Collect every line of the records below that contains the word "atas".

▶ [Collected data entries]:
[Start of section]

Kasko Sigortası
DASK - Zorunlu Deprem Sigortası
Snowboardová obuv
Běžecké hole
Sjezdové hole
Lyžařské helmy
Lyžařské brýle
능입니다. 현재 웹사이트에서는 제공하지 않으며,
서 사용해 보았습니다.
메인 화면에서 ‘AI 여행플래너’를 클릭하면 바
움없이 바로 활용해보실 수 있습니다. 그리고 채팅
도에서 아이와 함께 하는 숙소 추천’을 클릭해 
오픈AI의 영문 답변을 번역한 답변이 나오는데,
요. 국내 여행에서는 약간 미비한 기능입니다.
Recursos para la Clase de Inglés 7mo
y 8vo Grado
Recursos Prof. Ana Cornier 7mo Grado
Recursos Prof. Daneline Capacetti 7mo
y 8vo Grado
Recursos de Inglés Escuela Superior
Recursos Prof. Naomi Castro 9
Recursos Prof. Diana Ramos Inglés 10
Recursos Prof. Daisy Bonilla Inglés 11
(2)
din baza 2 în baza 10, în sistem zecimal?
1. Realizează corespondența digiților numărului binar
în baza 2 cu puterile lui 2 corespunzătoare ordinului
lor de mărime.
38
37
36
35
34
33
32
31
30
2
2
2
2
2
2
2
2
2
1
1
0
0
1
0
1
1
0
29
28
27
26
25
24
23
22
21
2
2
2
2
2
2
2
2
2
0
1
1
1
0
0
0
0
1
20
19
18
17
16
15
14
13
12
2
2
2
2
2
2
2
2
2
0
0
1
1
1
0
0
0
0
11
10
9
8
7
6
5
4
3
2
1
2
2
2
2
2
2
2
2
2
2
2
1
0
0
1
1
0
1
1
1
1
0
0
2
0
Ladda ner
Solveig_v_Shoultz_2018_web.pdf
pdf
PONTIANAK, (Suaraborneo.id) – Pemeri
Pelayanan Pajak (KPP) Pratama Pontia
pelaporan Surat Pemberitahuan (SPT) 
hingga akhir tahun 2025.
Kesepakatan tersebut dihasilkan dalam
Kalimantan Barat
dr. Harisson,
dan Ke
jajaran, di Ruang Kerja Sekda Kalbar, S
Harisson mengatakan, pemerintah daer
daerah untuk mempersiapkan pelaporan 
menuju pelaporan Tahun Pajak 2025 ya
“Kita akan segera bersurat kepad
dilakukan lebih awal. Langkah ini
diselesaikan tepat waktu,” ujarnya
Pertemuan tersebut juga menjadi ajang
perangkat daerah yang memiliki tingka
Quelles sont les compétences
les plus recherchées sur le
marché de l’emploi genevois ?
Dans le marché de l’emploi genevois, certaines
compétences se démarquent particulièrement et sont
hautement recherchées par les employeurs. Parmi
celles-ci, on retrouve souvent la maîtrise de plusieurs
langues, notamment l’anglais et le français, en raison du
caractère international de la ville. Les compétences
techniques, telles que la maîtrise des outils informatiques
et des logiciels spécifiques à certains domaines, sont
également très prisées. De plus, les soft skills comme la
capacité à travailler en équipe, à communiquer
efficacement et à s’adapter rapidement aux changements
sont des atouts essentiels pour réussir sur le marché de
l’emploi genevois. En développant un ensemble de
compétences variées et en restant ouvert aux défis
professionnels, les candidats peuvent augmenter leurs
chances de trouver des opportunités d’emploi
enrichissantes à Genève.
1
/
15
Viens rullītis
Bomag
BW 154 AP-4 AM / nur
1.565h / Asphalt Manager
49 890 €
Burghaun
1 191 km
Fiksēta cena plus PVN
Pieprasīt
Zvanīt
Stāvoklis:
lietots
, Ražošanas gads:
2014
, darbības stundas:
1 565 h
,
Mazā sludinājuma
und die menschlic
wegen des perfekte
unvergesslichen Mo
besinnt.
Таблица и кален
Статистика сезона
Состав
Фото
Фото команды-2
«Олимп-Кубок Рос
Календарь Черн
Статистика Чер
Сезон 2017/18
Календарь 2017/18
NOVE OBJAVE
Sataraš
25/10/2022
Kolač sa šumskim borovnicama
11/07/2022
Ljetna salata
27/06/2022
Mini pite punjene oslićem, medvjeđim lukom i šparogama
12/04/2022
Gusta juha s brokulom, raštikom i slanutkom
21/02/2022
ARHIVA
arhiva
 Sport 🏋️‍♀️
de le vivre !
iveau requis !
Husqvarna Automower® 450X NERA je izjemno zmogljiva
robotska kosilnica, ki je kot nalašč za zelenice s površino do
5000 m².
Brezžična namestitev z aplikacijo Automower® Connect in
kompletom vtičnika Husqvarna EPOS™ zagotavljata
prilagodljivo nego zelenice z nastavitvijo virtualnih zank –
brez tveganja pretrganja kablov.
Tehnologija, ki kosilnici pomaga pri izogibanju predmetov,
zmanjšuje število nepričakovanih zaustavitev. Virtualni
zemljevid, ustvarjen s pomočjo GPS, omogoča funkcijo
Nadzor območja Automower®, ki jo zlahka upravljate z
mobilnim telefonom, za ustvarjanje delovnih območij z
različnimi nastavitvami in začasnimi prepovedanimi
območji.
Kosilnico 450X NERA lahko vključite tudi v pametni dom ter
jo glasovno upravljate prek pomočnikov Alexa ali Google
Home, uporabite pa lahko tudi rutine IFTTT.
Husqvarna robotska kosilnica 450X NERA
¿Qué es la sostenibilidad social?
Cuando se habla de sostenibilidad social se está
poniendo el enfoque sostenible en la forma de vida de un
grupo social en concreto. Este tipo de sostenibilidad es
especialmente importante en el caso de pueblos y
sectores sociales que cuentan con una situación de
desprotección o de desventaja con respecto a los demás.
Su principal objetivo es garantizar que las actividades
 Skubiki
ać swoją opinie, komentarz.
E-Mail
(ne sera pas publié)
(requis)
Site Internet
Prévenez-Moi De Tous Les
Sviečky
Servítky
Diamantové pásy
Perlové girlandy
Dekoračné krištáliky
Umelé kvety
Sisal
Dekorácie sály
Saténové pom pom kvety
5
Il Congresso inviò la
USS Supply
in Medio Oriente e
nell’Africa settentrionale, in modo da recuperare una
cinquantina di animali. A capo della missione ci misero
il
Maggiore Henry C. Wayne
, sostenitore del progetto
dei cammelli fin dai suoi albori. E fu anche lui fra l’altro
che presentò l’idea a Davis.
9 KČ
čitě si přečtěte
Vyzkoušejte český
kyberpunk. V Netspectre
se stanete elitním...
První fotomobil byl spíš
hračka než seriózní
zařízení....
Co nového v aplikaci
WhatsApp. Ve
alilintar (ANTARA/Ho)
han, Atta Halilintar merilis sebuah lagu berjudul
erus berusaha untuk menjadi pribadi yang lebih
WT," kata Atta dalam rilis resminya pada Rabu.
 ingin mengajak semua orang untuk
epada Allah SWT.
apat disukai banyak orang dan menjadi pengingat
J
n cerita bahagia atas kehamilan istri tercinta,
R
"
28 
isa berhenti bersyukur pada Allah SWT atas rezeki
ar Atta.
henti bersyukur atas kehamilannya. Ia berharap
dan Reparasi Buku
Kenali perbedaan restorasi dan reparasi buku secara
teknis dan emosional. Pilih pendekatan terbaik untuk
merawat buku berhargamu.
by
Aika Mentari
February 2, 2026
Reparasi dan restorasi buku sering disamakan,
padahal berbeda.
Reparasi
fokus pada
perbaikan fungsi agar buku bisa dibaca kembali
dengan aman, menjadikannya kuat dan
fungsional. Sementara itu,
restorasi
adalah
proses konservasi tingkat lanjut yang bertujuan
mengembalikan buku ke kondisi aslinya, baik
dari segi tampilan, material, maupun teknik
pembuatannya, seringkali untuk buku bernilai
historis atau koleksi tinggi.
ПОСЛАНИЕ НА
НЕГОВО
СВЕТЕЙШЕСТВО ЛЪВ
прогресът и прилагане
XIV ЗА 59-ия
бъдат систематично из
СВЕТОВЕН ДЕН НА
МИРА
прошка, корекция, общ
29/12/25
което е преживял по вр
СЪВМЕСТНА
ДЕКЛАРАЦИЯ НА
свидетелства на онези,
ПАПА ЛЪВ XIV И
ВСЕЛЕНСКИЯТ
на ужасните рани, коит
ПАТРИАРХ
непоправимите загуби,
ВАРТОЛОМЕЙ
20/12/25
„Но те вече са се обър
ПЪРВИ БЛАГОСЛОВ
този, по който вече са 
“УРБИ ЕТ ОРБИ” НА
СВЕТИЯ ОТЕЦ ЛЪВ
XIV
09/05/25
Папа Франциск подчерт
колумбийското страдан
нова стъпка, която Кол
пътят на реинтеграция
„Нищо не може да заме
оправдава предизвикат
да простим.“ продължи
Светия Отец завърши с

[End of section]

▶ [Task solution]:
n cerita bahagia atas kehamilan istri tercinta,
isa berhenti bersyukur pada Allah SWT atas rezeki
henti bersyukur atas kehamilannya. Ia berharap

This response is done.